■ Written task
Please copy out the lines in the entries that contain "zestaw".

■ Task inputs

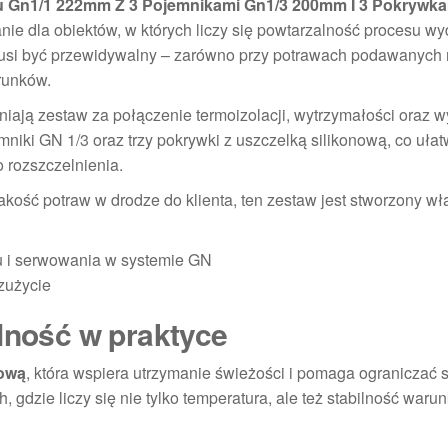
nu Gn1/1 222mm Z 3 Pojemnikami Gn1/3 200mm I 3 Pokrywka
nie dla obiektów, w których liczy się powtarzalność procesu w
musi być przewidywalny – zarówno przy potrawach podawanych 
runków.
eniają zestaw za połączenie termoizolacji, wytrzymałości oraz 
niki GN 1/3 oraz trzy pokrywki z uszczelką silikonową, co ułat
 rozszczelnienia.
akość potraw w drodze do klienta, ten zestaw jest stworzony wł
u i serwowania w systemie GN
zużycie
elność w praktyce
nową
, która wspiera utrzymanie świeżości i pomaga ograniczać s
, gdzie liczy się nie tylko temperatura, ale też stabilność waru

■ Written solution
eniają zestaw za połączenie termoizolacji, wytrzymałości oraz 
akość potraw w drodze do klienta, ten zestaw jest stworzony wł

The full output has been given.